A senior Iraqi official has said that the Popular Mobilization Force (PMF) will take part in the “liberation” of western Mosul. “The popular mobilization forces in Nineveh Province will participate in the liberation operation of Tal Afar,” Iraqi National Security Advisor Falih al-Fayyad said in an interview with Iranian state-run Al-Alam News Network published on January 23. Al-Fayyad, who is also PMF’s chairman, added: “Al Hashd al Shaabi [PMF] forces have liberated more than 150 villages and also the airbase of Tal Afar. They have now brought the city of Tal Afar under a siege,” he added. Earlier this month, Fars News Agency, an outlet affiliated with the Islamic Revolution Guards Corps (IRGC), reported that the PMF forces were preparing for the “sixth phase of operations to liberate the west of Nineveh Province.”

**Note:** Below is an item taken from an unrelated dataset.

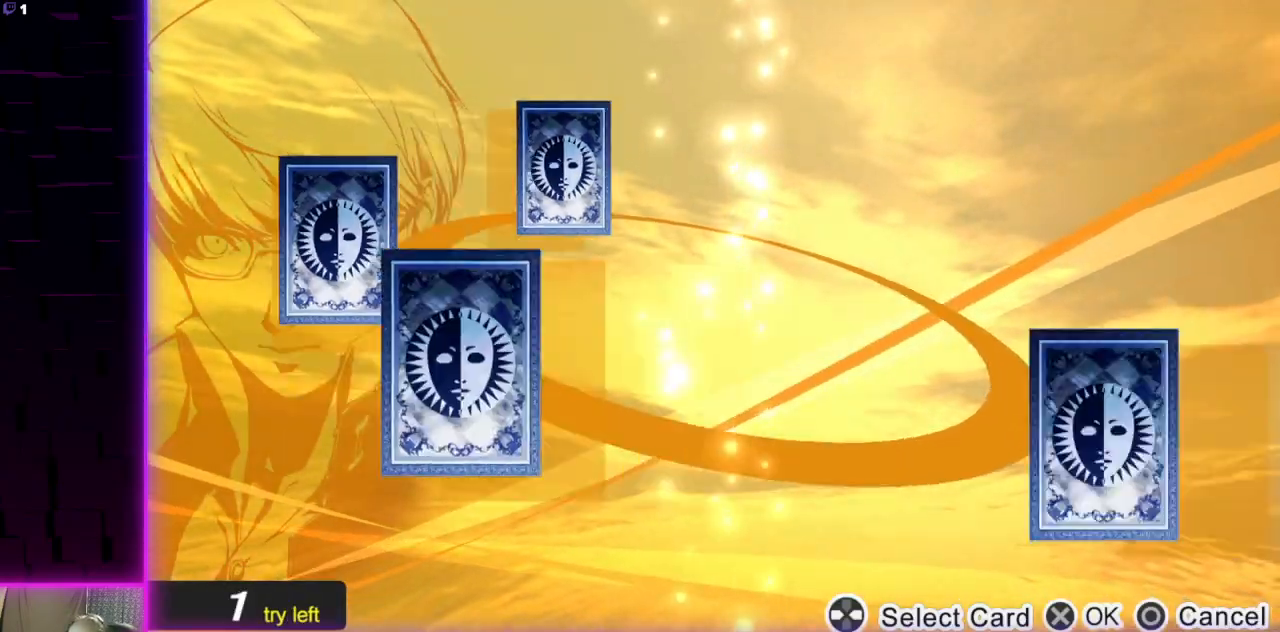
{"buttons": [], "left_stick": "center", "right_stick": "center", "events": []}
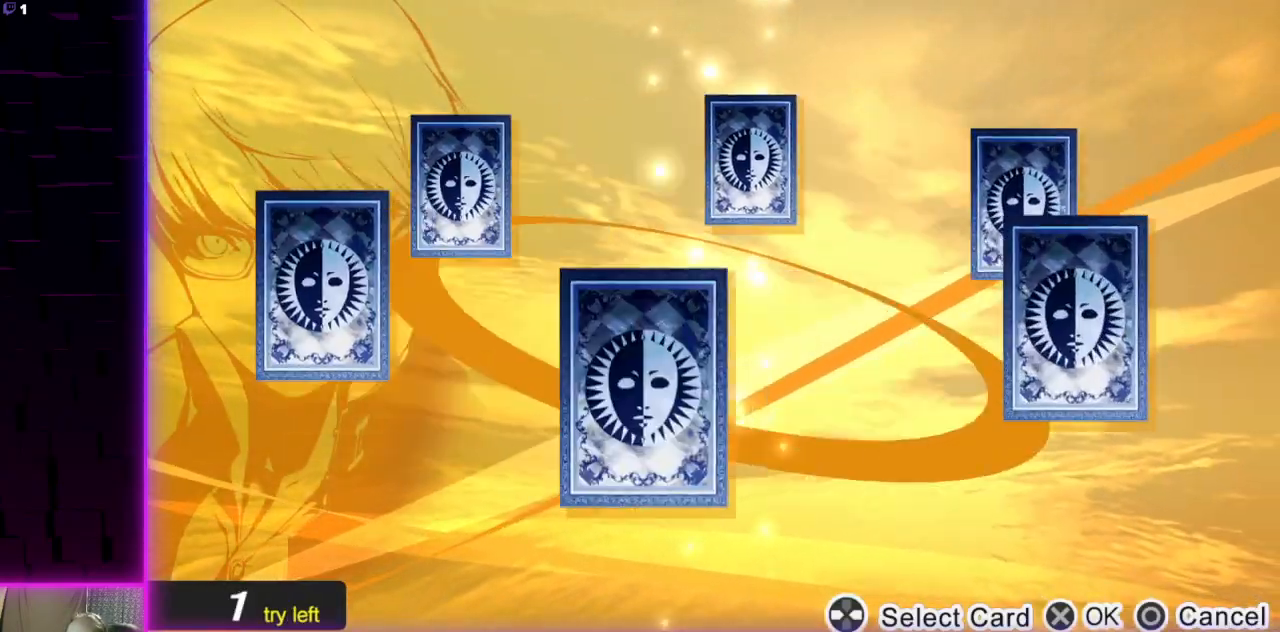
{"buttons": [], "left_stick": "center", "right_stick": "center", "events": []}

The PMF’s increasing role in western Mosul, particularly in Tal Afar, a city about 40 miles west of Mosul now mostly inhabited by Sunnis, has been a matter of grave concern for Iraqi Sunnis and regional Sunni leaders, who have repeatedly expressed the worry that Iran-backed sectarian groups may engage in revenge killings against Tal Afar’s Sunni inhabitants once the Islamic State is ousted. Turkey, in particular, has warned that it would not remain silent to the PMF’s advances into Tal Afar.

The PMF consists of militia forces largely from Shiite but also other Iraqi ethnic and religious groups. While some PMF units are Iraqi nationalists and follow Iraq’s top cleric Grand Ayatollah Ali Sistani, many prominent groups within PMF have close ties with Qassem Suleimani, the head of the IRGC’s elite Quds Force. What makes Sunnis particularly worried is that, despite PMF’s diversity, it is the Iran-backed militia units within the PMF that are playing the most prominent role in western Mosul. Last month, Jawad al-Talibawi, a spokesman for the armed wing of Asaib Ahl al-Haq, said forces from Kata'ib Hezbollah, Asaib Ahl al-Haq, the Badr Organization, and Kata'ib Sayyid al-Shuhada were tasked to lead the military operations to “liberate” Tal Afar. All these groups are closely linked with Iran’s Quds Force.

Last November, Iraq’s parliament approved a law legalizing the PMF as separate military corps – a decision some Sunni Iraqi politicians and lawmakers derided as a Shiite “dictatorship.”